──────── Records to process ────────
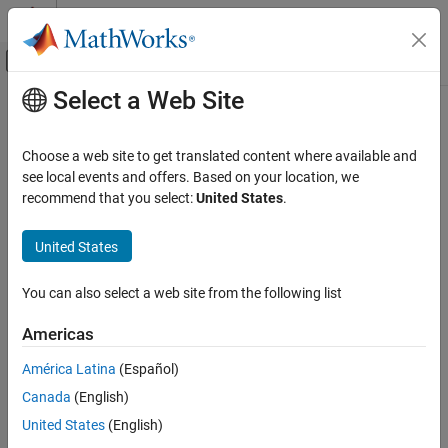
Skip to content
MATLAB Help Center
Off-Canvas Navigation Menu Toggle
Select a Web Site
Main Content
Documentation Home
Signal Processing
Choose a web site to get translated content where available and
see local events and offers. Based on your location, we
How useful was this information?
recommend that you select:
United States
.
United States
You can also select a web site from the following list
Americas
América Latina
(Español)
Canada
(English)
United States
(English)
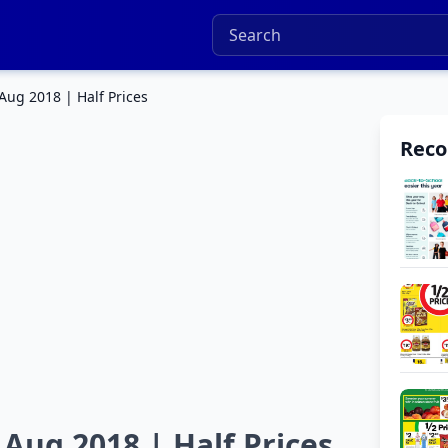
Aug 2018 | Half Prices
Rec
 Aug 2018 | Half Prices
────────
> _Exercise brief_: Copy the data exactly. Pictures do not belong in the copy.

> _Answer_:
Skip to content
MATLAB Help Center
Off-Canvas Navigation Menu Toggle
Select a Web Site
Main Content
Documentation Home
Signal Processing
Choose a web site to get translated content where available and
see local events and offers. Based on your location, we
How useful was this information?
recommend that you select:
United States
.
United States
You can also select a web site from the following list
Americas
América Latina
(Español)
Canada
(English)
United States
(English)
Aug 2018 | Half Prices
Rec
 Aug 2018 | Half Prices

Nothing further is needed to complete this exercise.